Balancing A System of Systems
It is a rare pleasure to have the luxury of blogging on a Friday evening. Usually, I would be spending the time coding, but since I've been doing that for the greater part of the week, today I decided I needed a bit more balance. So, blogging it is—an activity I usually reserve for Saturday.
This sense of balance—where does it come from? Everything needs balance. Work-life balance is one popular aspect of 'balance' which many of us try to maintain. The more health-conscious would also try to maintain a balanced diet. The human body also needs to maintain homeostasis, constantly sensing its internal state and making the necessary adjustments to keep temperature, sugar levels, blood pressure, and oxygen levels within an optimal range. Illnesses are usually caused by an imbalance.
What causes imbalance? You see, the human body consists of many semi-independent systems that are locked in perpetual symbiosis—the respiratory, cardiovascular, nervous, endocrine, and lymphatic systems among them. These are the physical systems, or our hardware, if you will. Then we have an even more complex psychological system layer, which is the equivalent of software, running on top of this hardware.
We go about our lives driven primarily by the software in our heads. The architecture of our hardware determines the operating system software running on top of it. For example, we are all multicellular organisms that reproduce sexually. The basic purpose of our existence is to find one or more partners to reproduce. That is in our firmware. No matter how poor we are, we take it as a given that we have the right to get married and have kids. Procreation is the most basic purpose of our existence. We procreate because our genes are 'selfish'; the information embedded within our genes wants to persist, and to do so, needs to make more copies of itself.
But the human animal is also complicated by the fact that it has other higher-level goals, besides reproducing themselves sexually. These are the 'nobler' software goals--of seeking purpose and meaning in life; of having ambitions and a need to establish an image and name for itself, in the society of other human animals.
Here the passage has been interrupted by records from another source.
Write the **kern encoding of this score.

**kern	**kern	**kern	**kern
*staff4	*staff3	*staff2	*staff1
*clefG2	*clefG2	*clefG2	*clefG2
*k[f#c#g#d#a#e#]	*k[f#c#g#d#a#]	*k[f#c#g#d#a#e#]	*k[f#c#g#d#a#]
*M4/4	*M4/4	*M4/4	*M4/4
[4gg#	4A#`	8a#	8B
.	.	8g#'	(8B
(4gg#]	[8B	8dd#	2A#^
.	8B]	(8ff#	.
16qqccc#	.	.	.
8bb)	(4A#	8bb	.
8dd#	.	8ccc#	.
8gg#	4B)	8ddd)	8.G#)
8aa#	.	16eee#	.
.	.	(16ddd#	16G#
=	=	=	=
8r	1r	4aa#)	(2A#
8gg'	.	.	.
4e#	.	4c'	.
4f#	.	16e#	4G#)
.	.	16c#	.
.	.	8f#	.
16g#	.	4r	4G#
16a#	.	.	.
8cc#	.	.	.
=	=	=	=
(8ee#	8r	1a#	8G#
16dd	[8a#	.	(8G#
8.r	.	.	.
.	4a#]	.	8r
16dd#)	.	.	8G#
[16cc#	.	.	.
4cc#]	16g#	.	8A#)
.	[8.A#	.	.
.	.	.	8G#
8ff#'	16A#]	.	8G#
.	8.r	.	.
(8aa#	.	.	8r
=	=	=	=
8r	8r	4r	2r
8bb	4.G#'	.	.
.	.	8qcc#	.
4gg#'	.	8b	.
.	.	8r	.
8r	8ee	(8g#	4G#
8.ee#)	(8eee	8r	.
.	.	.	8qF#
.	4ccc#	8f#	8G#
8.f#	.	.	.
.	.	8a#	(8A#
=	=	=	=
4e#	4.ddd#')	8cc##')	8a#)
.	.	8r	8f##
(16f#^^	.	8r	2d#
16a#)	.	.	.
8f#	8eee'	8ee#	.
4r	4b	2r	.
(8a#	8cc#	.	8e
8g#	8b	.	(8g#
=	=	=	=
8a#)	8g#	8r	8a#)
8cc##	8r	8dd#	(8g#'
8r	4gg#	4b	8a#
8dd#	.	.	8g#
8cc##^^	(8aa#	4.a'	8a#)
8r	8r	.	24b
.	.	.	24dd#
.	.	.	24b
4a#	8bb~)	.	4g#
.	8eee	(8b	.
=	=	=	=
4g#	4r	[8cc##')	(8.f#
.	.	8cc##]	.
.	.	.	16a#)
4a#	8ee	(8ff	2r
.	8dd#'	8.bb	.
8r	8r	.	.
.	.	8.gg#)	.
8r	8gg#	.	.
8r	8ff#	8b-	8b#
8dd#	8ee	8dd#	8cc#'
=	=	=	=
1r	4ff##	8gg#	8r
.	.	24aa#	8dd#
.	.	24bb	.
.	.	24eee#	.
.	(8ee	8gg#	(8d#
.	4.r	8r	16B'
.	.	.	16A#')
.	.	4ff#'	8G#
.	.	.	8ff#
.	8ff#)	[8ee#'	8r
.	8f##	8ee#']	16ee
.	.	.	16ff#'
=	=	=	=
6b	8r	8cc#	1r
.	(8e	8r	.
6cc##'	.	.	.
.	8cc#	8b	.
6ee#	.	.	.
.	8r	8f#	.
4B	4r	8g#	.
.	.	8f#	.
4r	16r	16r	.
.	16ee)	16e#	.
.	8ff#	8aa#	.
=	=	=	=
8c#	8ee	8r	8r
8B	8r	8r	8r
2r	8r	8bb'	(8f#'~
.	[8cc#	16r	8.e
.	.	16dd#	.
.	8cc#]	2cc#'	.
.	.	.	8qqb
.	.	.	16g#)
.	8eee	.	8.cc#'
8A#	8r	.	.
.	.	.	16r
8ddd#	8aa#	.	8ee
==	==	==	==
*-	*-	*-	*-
At the outset, this may appear peculiar—why are they even important at all to the organism?
But on closer scrutiny, we find that it is an inevitable consequence of dynamic systems. The software stack running on top of the biological hardware is another series of systems that seeks its own 'homeostasis'—a state of persistent balance and stability. Every level of abstraction has its attractor states that determine its system dynamics. If we are conscious human beings with minds, interacting with other human beings in a society, then we will seek to maintain an image of ourselves. The ego is a natural consequence of our software stack.
This system of systems is one that is extremely complex. It is endlessly seeking equilibrium. The body breathes, the mind dreams, the ego asserts—and yet all of it is simply the universe balancing itself through us. To live wisely is to simply recognise this dynamic dance between systems—hardware and software, body and mind, instinct and ego—and to skillfully ease them into balance.